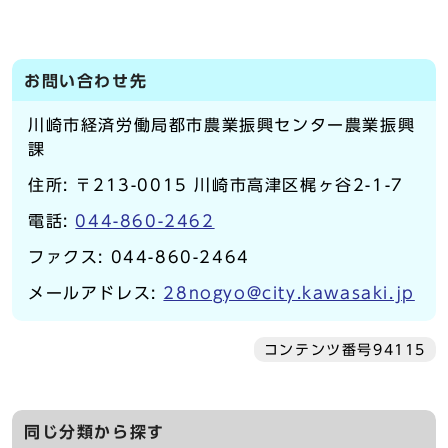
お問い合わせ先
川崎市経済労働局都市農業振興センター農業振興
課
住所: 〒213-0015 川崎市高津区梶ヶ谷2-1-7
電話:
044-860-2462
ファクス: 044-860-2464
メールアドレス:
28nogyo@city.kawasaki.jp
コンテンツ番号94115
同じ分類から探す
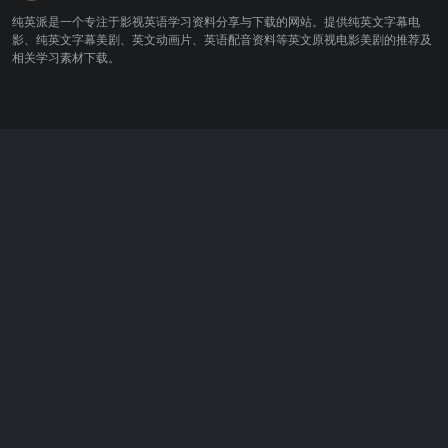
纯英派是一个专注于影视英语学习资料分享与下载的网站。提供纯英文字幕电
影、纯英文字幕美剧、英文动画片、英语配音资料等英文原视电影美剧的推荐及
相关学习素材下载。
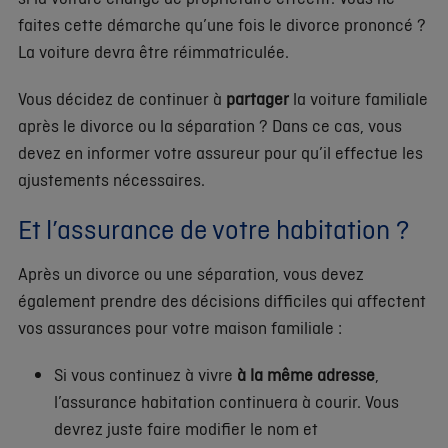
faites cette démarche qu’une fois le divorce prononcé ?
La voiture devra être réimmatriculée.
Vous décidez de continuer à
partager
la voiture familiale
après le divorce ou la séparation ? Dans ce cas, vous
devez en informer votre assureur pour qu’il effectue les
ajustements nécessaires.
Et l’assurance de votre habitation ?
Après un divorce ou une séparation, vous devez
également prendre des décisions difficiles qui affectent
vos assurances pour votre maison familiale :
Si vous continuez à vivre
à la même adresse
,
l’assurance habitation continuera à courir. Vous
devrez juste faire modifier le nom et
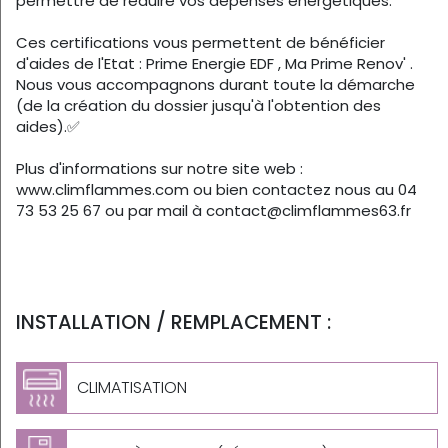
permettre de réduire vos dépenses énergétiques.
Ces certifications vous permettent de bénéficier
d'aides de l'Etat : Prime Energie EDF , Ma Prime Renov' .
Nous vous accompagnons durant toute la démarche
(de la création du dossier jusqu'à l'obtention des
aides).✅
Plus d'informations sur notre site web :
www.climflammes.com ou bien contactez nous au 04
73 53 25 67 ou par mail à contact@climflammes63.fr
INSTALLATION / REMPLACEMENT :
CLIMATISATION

- - -

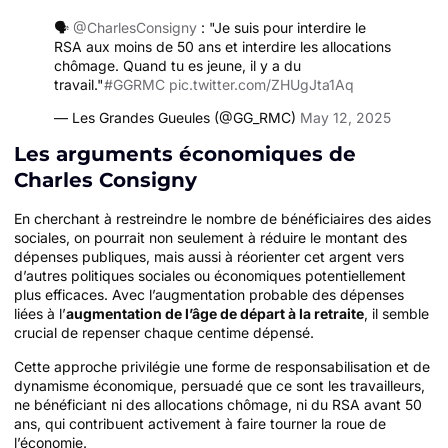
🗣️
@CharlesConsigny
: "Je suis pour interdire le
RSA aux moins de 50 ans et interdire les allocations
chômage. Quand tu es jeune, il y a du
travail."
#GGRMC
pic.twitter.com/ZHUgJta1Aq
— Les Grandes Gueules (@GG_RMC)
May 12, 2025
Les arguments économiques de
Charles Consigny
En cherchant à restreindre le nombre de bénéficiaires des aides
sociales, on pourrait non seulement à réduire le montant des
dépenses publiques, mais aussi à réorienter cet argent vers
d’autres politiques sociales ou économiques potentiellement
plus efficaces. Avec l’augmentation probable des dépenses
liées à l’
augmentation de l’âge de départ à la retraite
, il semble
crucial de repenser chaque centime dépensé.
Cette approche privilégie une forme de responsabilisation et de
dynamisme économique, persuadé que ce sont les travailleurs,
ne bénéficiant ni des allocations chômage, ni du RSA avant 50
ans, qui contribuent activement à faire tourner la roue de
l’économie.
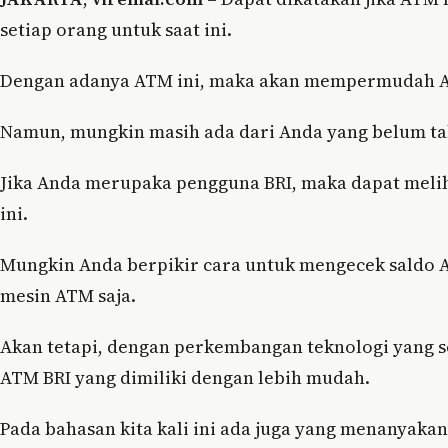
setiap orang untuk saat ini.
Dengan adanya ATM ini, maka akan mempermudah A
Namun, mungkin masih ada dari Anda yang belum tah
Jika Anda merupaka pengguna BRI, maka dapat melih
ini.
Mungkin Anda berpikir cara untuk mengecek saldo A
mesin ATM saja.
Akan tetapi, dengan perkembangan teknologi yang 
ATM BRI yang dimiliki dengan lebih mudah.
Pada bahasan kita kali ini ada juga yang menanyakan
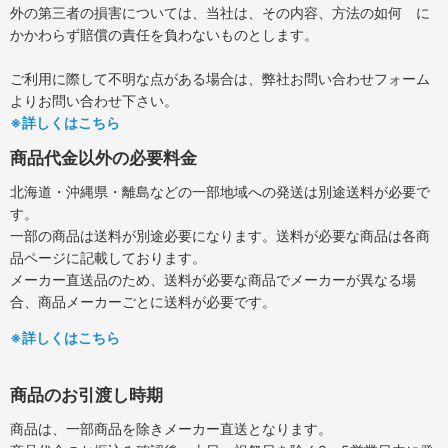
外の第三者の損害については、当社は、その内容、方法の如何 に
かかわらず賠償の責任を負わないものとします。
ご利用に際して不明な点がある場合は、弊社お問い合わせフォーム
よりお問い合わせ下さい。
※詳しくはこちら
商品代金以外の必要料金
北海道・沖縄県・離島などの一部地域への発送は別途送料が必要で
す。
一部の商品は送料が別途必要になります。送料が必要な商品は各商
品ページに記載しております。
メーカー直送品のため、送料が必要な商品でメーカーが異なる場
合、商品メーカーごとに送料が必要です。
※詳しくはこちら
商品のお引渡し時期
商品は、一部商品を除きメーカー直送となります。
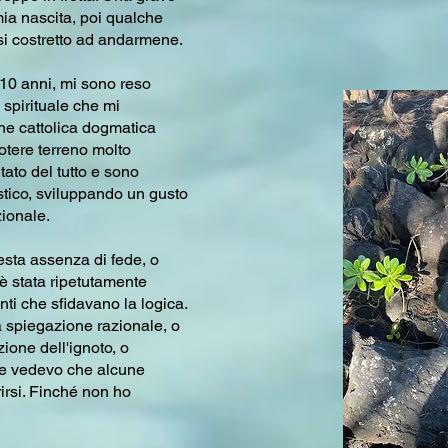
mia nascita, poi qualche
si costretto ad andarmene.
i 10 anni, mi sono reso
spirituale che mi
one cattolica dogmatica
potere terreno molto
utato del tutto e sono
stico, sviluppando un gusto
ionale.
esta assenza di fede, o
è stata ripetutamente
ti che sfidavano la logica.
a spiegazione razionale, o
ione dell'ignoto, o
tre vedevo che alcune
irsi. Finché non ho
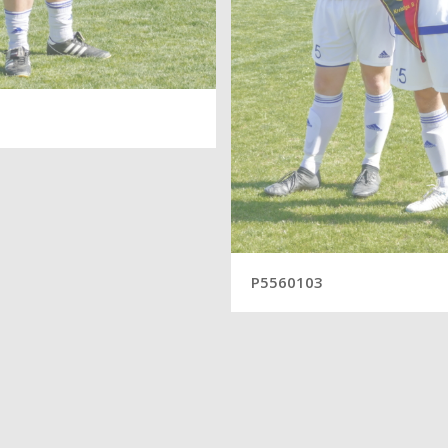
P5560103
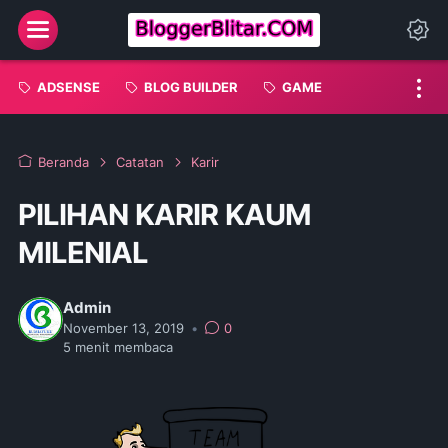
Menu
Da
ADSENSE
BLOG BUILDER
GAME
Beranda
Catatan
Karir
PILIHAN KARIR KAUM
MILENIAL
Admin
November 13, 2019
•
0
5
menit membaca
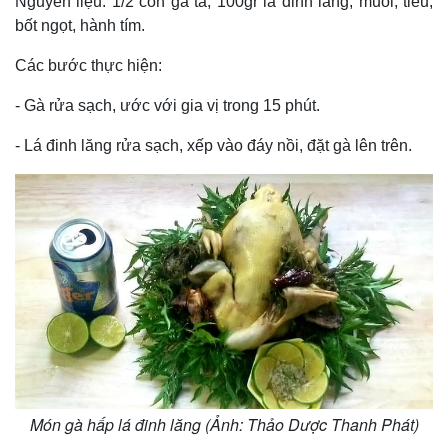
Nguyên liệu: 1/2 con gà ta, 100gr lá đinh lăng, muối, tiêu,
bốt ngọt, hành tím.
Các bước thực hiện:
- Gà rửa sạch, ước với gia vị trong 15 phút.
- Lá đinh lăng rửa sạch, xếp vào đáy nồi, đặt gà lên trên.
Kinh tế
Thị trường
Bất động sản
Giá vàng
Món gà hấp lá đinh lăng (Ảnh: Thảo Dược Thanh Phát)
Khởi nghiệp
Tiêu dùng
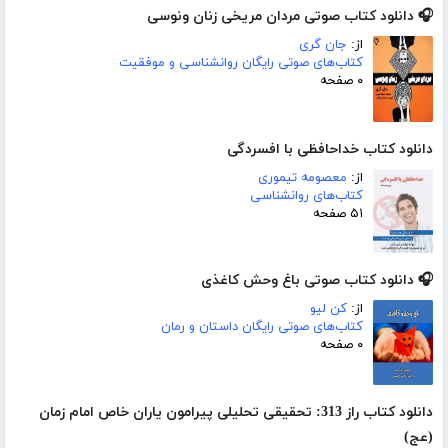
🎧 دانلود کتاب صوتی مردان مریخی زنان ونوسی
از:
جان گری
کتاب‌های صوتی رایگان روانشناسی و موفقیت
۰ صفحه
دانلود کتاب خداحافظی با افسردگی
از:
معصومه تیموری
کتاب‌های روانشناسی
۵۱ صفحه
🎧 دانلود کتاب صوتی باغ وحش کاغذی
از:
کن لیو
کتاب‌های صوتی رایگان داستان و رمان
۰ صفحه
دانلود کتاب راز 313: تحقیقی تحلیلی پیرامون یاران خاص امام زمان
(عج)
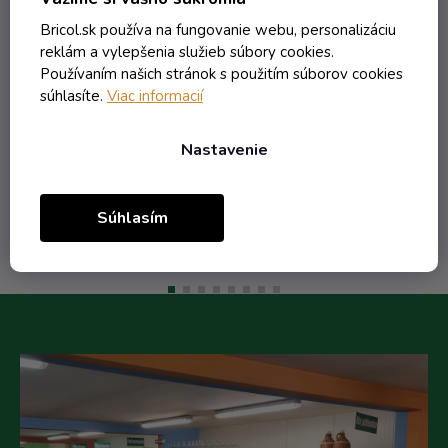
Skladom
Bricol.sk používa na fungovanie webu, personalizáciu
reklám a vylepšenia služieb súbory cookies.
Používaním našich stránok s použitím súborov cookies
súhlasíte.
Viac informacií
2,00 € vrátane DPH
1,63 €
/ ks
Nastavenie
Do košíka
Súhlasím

- - -

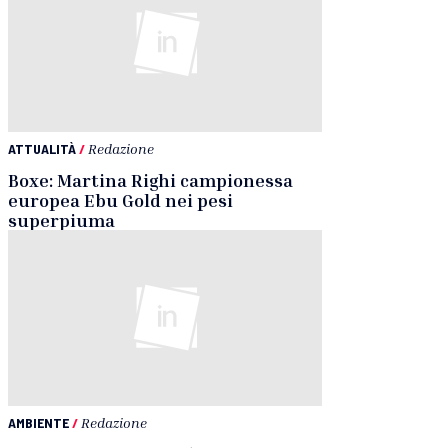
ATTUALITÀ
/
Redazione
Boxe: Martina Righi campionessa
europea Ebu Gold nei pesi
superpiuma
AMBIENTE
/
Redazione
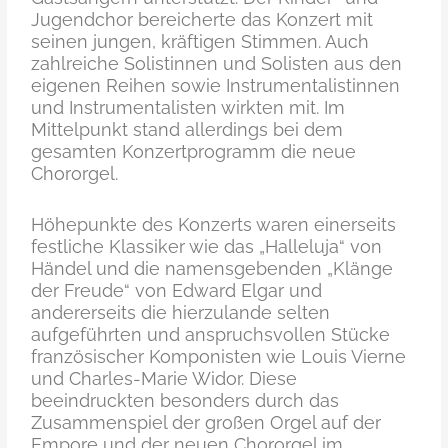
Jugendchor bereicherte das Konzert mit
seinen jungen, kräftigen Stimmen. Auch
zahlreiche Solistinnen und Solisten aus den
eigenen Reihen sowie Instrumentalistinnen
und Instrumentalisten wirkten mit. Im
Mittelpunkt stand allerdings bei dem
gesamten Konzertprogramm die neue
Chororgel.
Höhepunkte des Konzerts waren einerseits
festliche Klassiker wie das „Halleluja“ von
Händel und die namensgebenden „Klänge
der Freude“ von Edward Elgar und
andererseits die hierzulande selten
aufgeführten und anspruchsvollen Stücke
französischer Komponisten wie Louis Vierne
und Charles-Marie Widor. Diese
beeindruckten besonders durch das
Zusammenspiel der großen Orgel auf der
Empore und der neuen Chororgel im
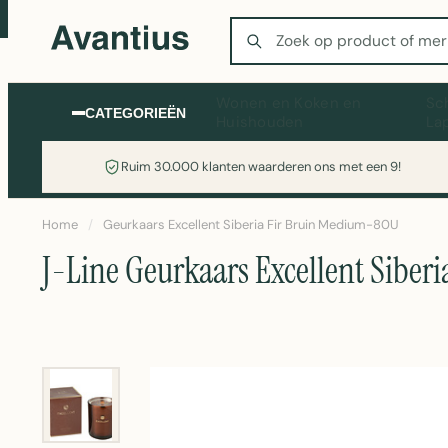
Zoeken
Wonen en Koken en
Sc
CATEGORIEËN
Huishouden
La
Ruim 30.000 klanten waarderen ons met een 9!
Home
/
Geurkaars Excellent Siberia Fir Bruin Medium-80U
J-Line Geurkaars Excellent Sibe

- - -

Lines from the one above containing "Höhepunkte des Konzerts waren einerseits" down to the one containing "J-Line Geurkaars Excellent Sibe" should be transcribed exactly, with both ends kept and no pictures.

Höhepunkte des Konzerts waren einerseits
festliche Klassiker wie das „Halleluja“ von
Händel und die namensgebenden „Klänge
der Freude“ von Edward Elgar und
andererseits die hierzulande selten
aufgeführten und anspruchsvollen Stücke
französischer Komponisten wie Louis Vierne
und Charles-Marie Widor. Diese
beeindruckten besonders durch das
Zusammenspiel der großen Orgel auf der
Empore und der neuen Chororgel im
Zoeken
Wonen en Koken en
Sc
CATEGORIEËN
Huishouden
La
Ruim 30.000 klanten waarderen ons met een 9!
Home
/
Geurkaars Excellent Siberia Fir Bruin Medium-80U
J-Line Geurkaars Excellent Sibe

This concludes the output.